Document passage:
Hinduism is a minority religion in Spain.

History
Starting in the early 20th century, Sindhis came to the British colony of Gibraltar looking for greater financial opportunity. From there they went to Ceuta and Melilla, Spanish territories in North Africa, eventually branching out to other cities and islands. Sindhi traders and shopkeepers thrived in the freeports of the Spanish Canary Islands of Gran Canaria and Tenerife following the imposition of import and foreign exchange restrictions in Spain after World War-II. They conducted a brisk trade with the North African continent from Las Palmas. When Ceuta and Melilla, were also declared as free ports, Indian businessmen set up trading houses and retail shops catering to the tourist trade.

Community
There are about 40,000-50,000 Hindus in Spain, about 25,000  from India, 5,000 from Eastern Europe and Latin America and 10,000 Spanish. There are also small communities of Hindus from Nepal (around 200) and Bangladesh (around 500). The Indian community number around 30,000, or about 0.04% of the population.

Catalonia
There are 27 Hindu temples or centres in Catalonia as of 2014, 14 of which are situated in the province of Barcelona. The religion is mostly represented by Indian immigrants, though there is also a significant number of Catalan converts. Indeed, the vast majority of Hindu temples hold their services in Catalan or Spanish language. Hindus in Catalonia follow a variety of traditions of worship and thought, with multiple groups identifying with specific gurus.

Canary Islands 
Hindus constitute 0.5% of the population of Spain overseas territory of the Canary Islands. About half of the Hindus in Spain live in the Canary Islands. Tenerife is one of the few places in Europe where Ganesh Chaturthi is publicly celebrated.

Melilla
Hinduism is practised by a minority of people in Spain overseas territory of Melilla. When Melilla became a free port at the end of the 19th century, many Indians came to the city to set up trade. The Hindu Oratory on Calle Castelar is the community's religious and cultural focal point. However, due to the migration for better jobs, the Hindu community now counts only 100 members.

Recorded data:
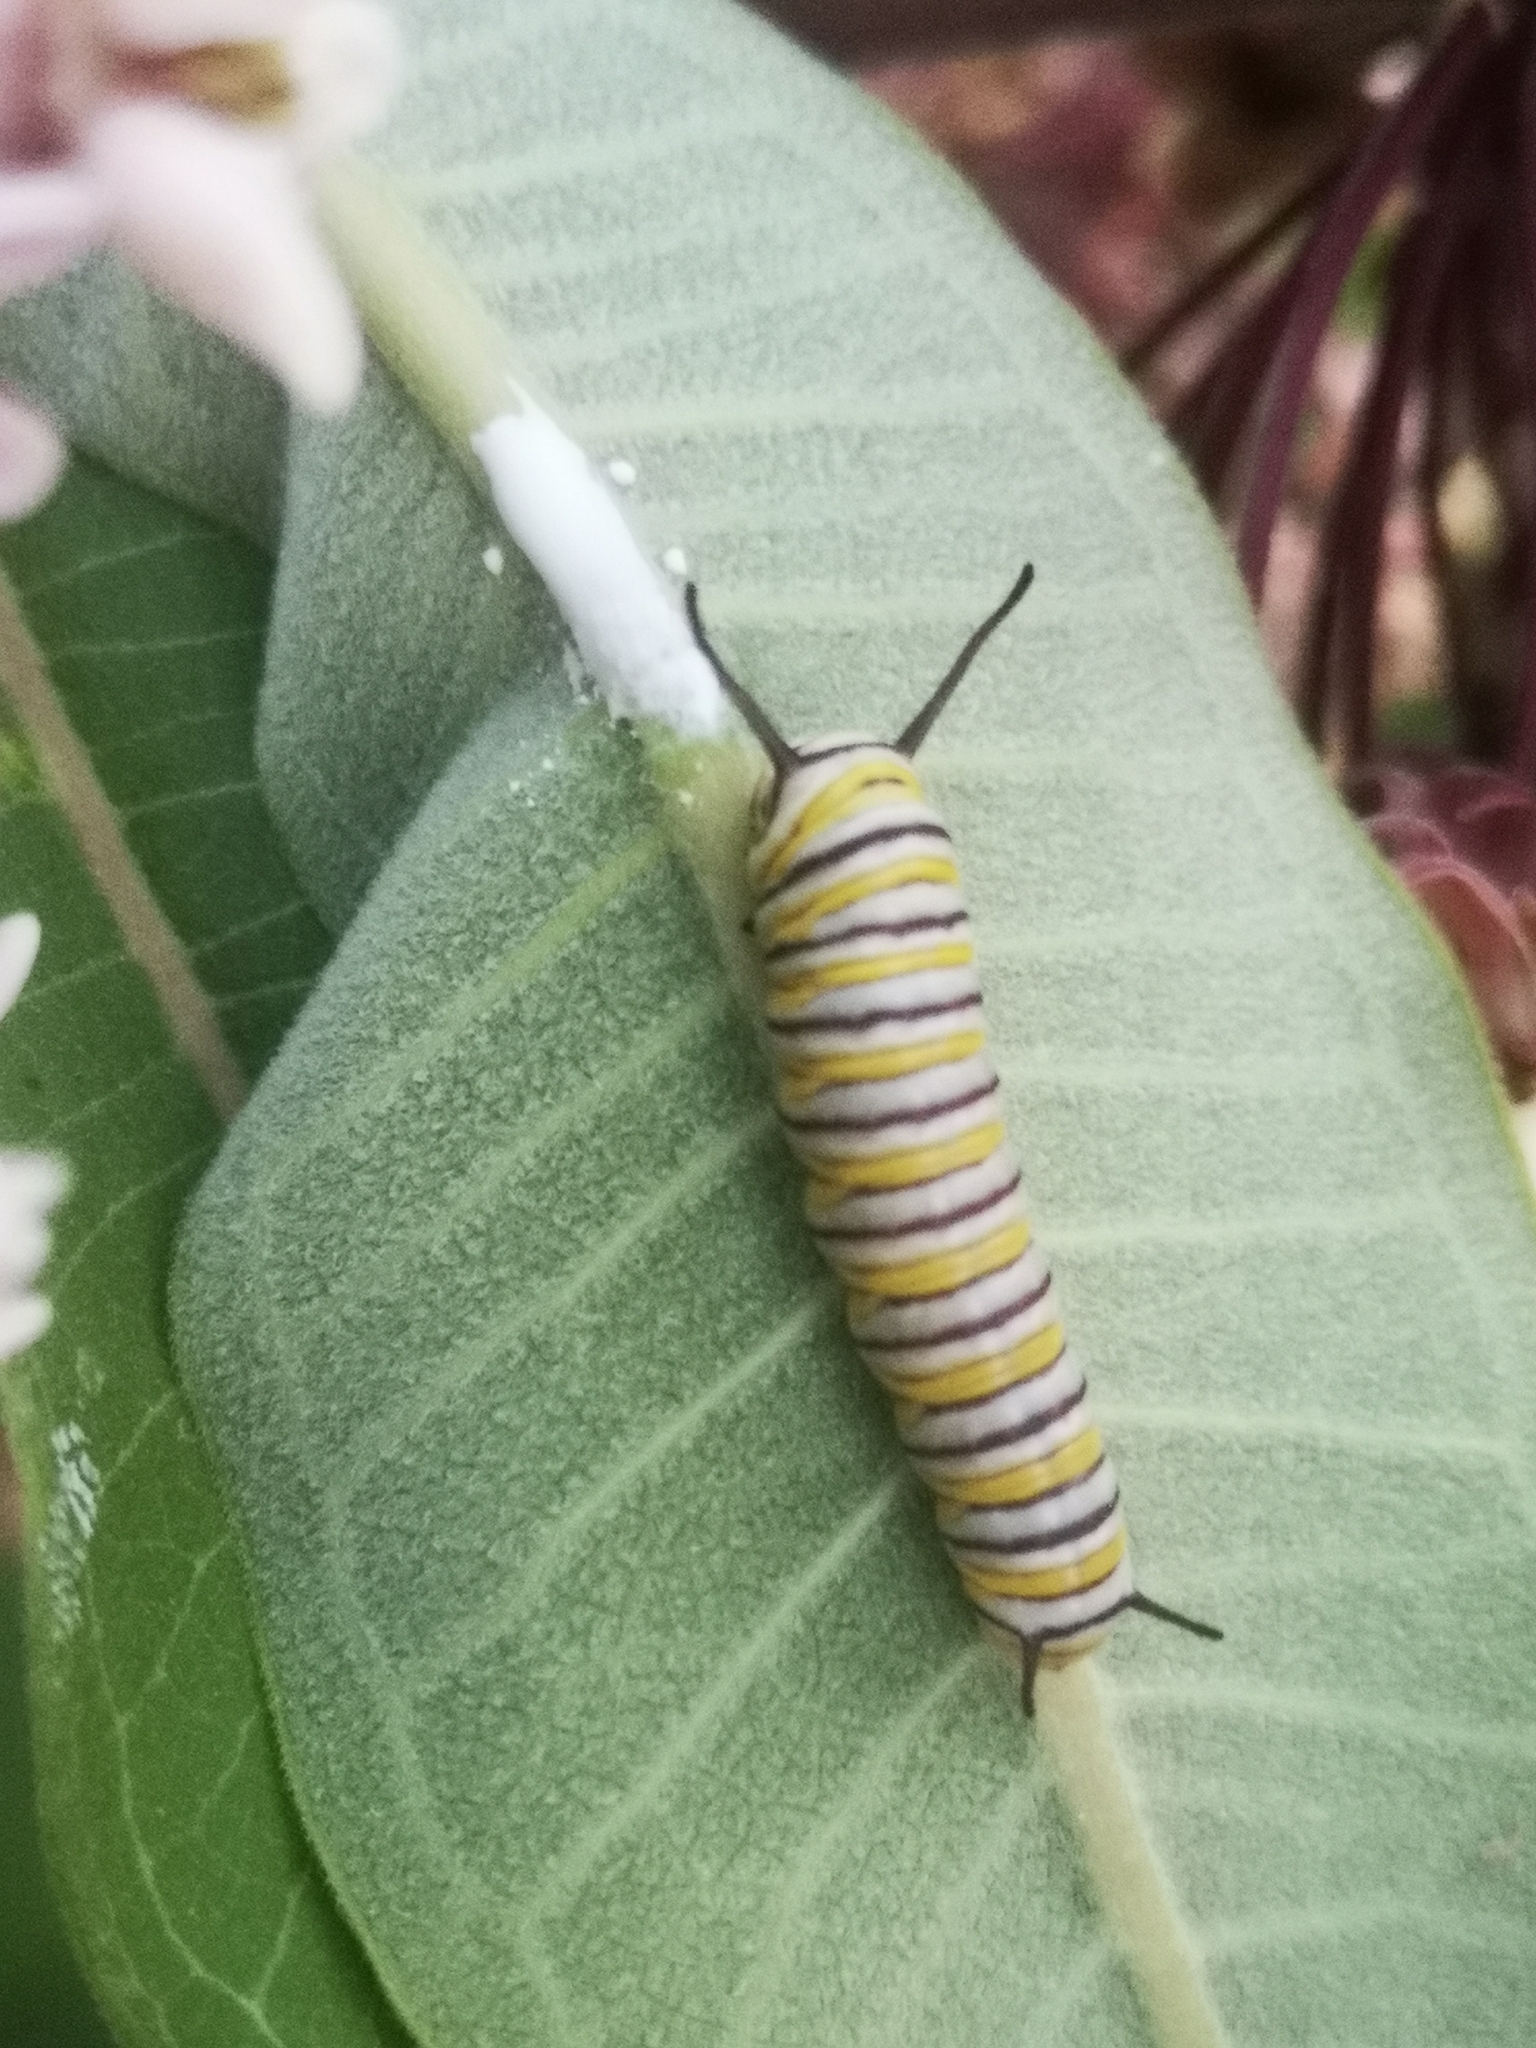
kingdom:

Stated task A: List every section heading in the text on Hinduism in Spain.
Stated task B: Carry on the text about Hinduism in Spain from its final sentence.

Exercise response A: History, Community, Catalonia, Canary Islands, Melilla

Exercise response B:
Ceuta

There is a small number of around 500 Hindus living in Spain overseas territory of Ceuta.
Hindus have lived in Ceuta since 1893, as merchants and as people who are linked to Gibraltar. They established the Bazar el Indio, and later settled in Ceuta with families. More Hindus arrived in Ceuta was in and after 1947. In 1948, the Hindu Merchants' Association was established, which was the first Hindu association in Spain. In 1997 the name of the organization was changed to Comunidad Hindu de Ceuta. The first Hindu temple of Ceuta was built in 2007 according to the project of Andrés Ruíz Manrique, Hicham Abselam and Nordin Abselam, with Francisco Morales  thanks to the impetus of Juan Carlos Ramchandani, it was inaugurated on October 22, 2007. There is also a Hindu crematorium of Ceuta completed in 2006. Almost all of Ceuta's Hindus are of Sindhi origin.

Hindu Temples in Spain
There are also about 40 Hindu temples/worship-places in Spain. The first Hindu temple in Ceuta city was completed in 2007. There are ISKCON Krishna Temples in Barcelona, Madrid, Malaga, Tenerife and Brihuega along with a Krishna restaurant in Barcelona.

Hindu Associations in Spain

Federación Hindú de España (FHE)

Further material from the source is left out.